The documents on return_state particularly confusing because they imply that hidden states are different from exits, but they are one in one. For LSTM, this becomes a little muddy, because in addition to the hidden (output) states, there is a state of the cell. We can confirm this by looking at the LSTM step function in the Keras code:
class LSTM(Recurrent): def step(...): ... return h, [h, c]
The return type of this function is step output, states . Thus, we can see that the hidden state h is actually an output, and for the states we get both the hidden state h and the state of cell c . That's why you see a Wiki article that you link to using the terms โhiddenโ and โoutputโ interchangeably.
Looking at the paper that you tied a little closer, it seems to me that your initial implementation is what you want.
my_lstm = LSTM(128, input_shape=(a, b), return_sequences=True) my_lstm = AttentionWithContext()(my_lstm) out = Dense(2, activation='softmax')(my_lstm)

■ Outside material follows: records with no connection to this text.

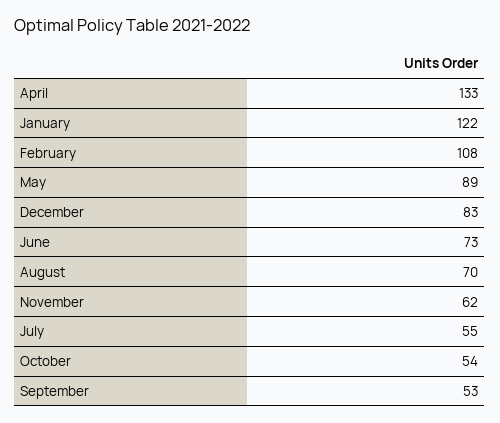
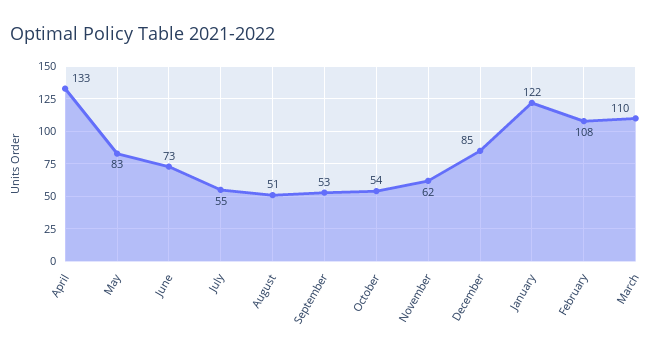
  {
    "April": 133,
    "January": 122,
    "February": 108,
-   "May": 89,
+   "May": 83,
-   "December": 83,
+   "December": 85,
    "June": 73,
-   "August": 70,
+   "August": 51,
    "November": 62,
    "July": 55,
    "October": 54,
-   "September": 53
+   "September": 53,
+   "March": 110
  }

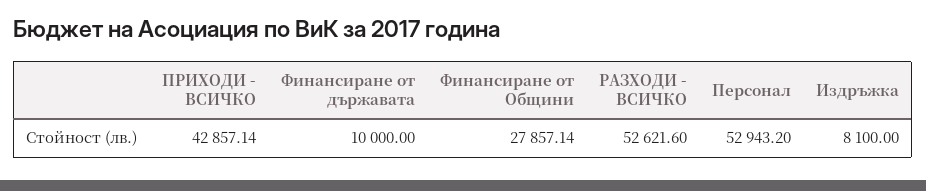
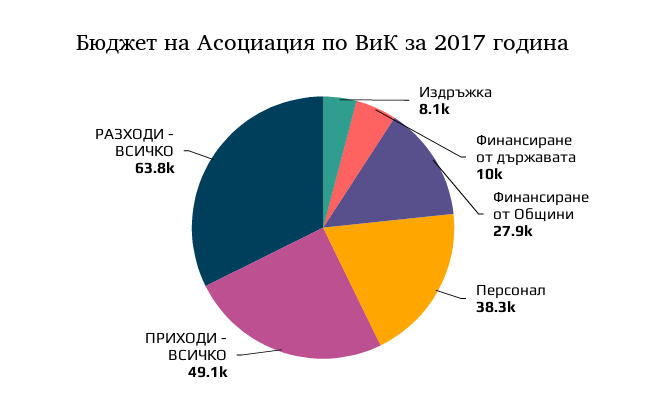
  {
-   "ПРИХОДИ - ВСИЧКО": 42857.14,
+   "ПРИХОДИ - ВСИЧКО": 49100,
    "Финансиране от държавата": 10000,
    "Финансиране от Общини": 27857.14,
-   "РАЗХОДИ - ВСИЧКО": 52621.6,
+   "РАЗХОДИ - ВСИЧКО": 63800,
-   "Персонал": 52943.2,
+   "Персонал": 38300,
    "Издръжка": 8100
  }

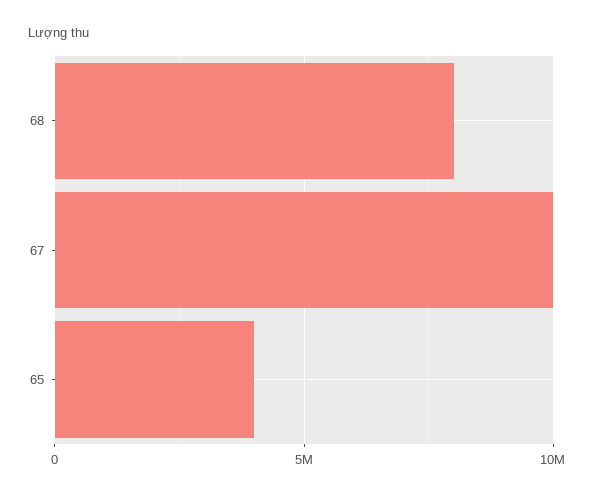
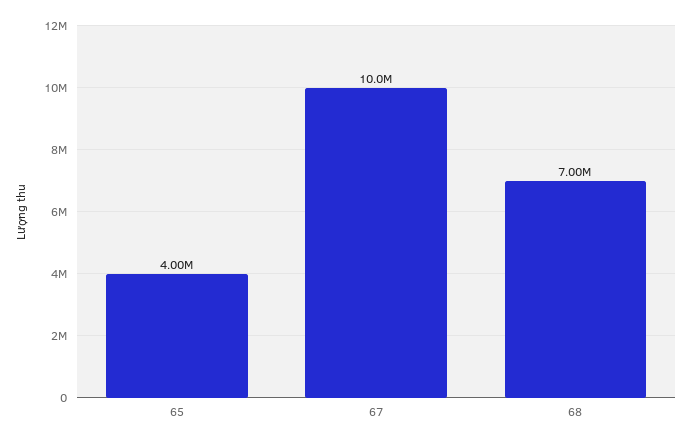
  {
-   "68": 8000000,
+   "68": 7000000,
    "67": 10000000,
    "65": 4000000
  }

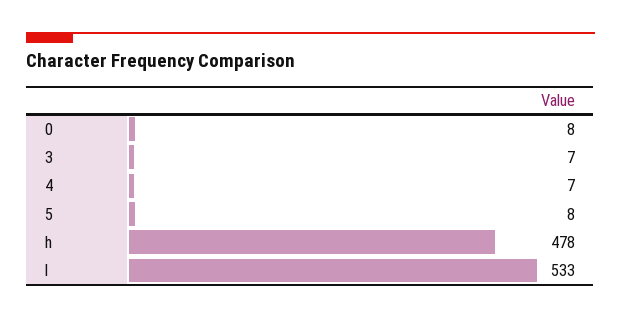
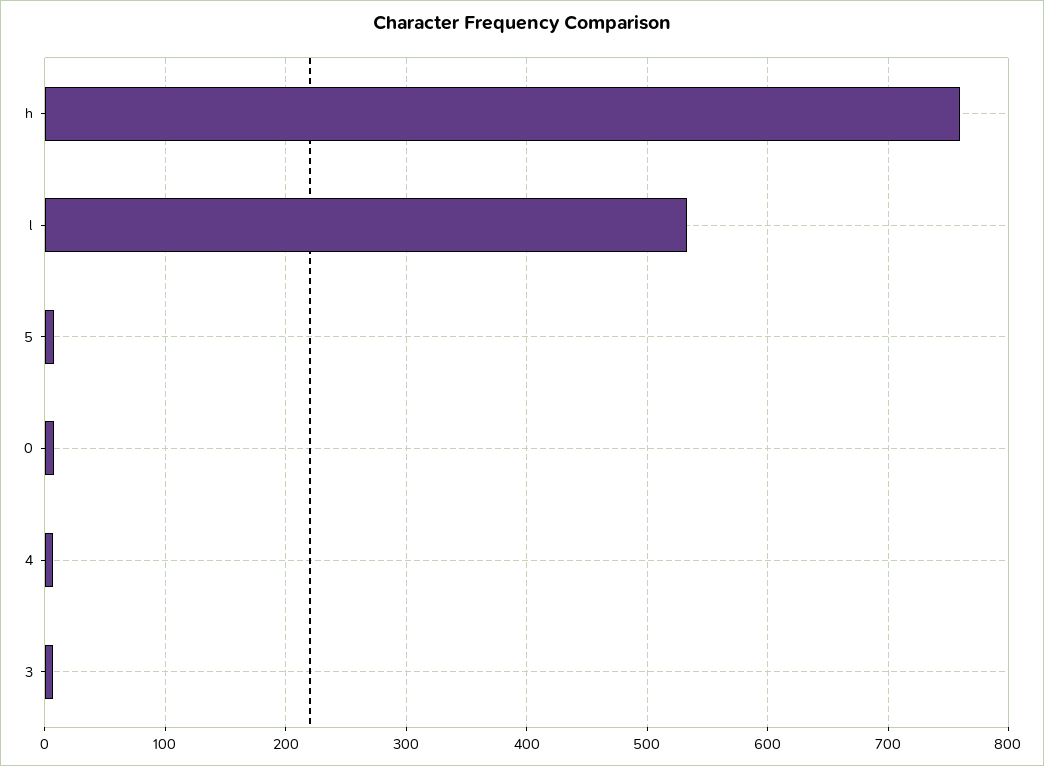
  {
    "0": 8,
    "3": 7,
    "4": 7,
    "5": 8,
-   "h": 478,
+   "h": 760,
    "l": 533
  }

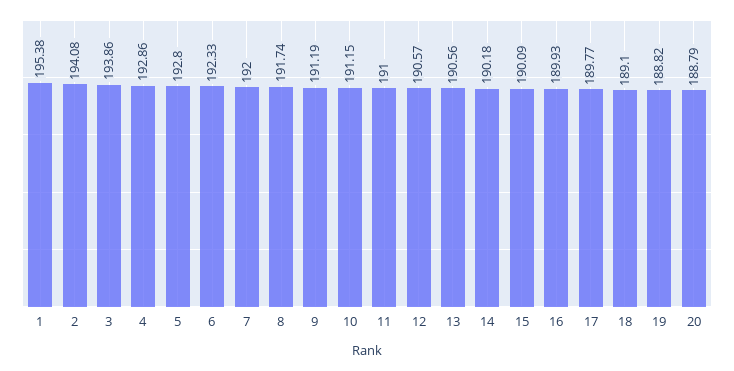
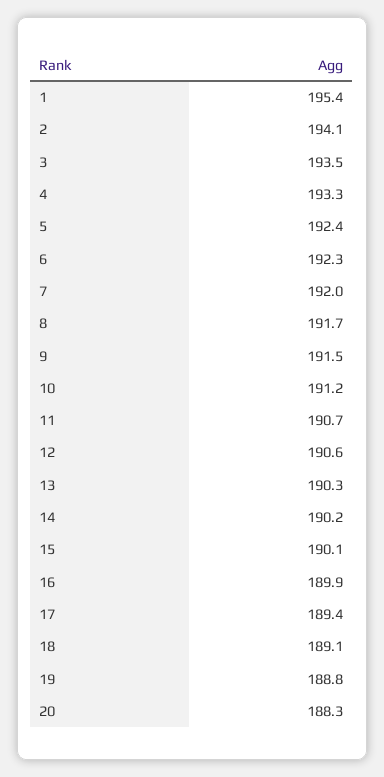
  {
    "1": 195.38,
    "2": 194.08,
-   "3": 193.86,
+   "3": 193.5,
-   "4": 192.86,
+   "4": 193.3,
-   "5": 192.8,
+   "5": 192.4,
    "6": 192.33,
    "7": 192,
    "8": 191.74,
-   "9": 191.19,
+   "9": 191.5,
    "10": 191.15,
-   "11": 191,
+   "11": 190.7,
    "12": 190.57,
-   "13": 190.56,
+   "13": 190.3,
    "14": 190.18,
    "15": 190.09,
    "16": 189.93,
-   "17": 189.77,
+   "17": 189.4,
    "18": 189.1,
    "19": 188.82,
-   "20": 188.79
+   "20": 188.3
  }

This will convey a latent state to every time level of your attention. The only scenario you are out of luck with is the one where you really want to pass the state of the cell from each point in time to your level of attention (this is what I thought initially), but I don't think that this is what Do you want to. The document you linked actually uses the GRU level, which has no idea about the state of the cell, and the step function also returns a hidden state as output.
class GRU(Recurrent): def step(...): ... return h, [h]
Thus, the article almost certainly refers to hidden states (aka exits), and not to cell states.